Putting Posgresql Data in Motion with Kafka-connect and Debezium
Change Data Capture (CDC) is a design pattern that allows you to capture changes in a database and propagate them to other systems. It is often used in event-driven architectures to keep data in sync across different services.
Architecture
The architecture consists of a PostgreSQL database, a Kafka cluster, and a Kafka-connect cluster with the Debezium connector. The Debezium connector captures changes in the PostgreSQL database and sends them to a Kafka topic. Other services can then consume the changes from the Kafka topic.

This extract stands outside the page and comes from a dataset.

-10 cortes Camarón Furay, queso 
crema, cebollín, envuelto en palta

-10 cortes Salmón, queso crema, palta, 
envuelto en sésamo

My Reference Architecture diagram
The Image-1 bellow, shows the base architecture used for most of companies that I have worked with. It is a simplified architecture that can be used for most of the companies. Operational view and Analytical view are separated.
Image-1: Simplified architecture for CDC with PostgreSQL, Kafka, and Debezium
Technology stack
This is a fully open-source and open-standard toolset for running CDC:
- Docker Compose for local development and testing
- PostgreSQL as the source database
- Kafka as the event streaming platform
- Kafka-connect with Debezium connector for change data capture (CDC)
- AKHQ for Kafka topic management and monitoring
Repository with demo project
All the components are open-source and can be run on any cloud provider or on-premises. The technology. I will not list here because everything will be in the code repository.
https://github.com/drr00t/my-data-in-motion-tech-stack
Disclaimer: This repository is a work in progress and is not a recommendation and I will do not provide a full documentation about configuration options. My idea with this it’s to provide some glance of how to use the technology stack and how to put it together.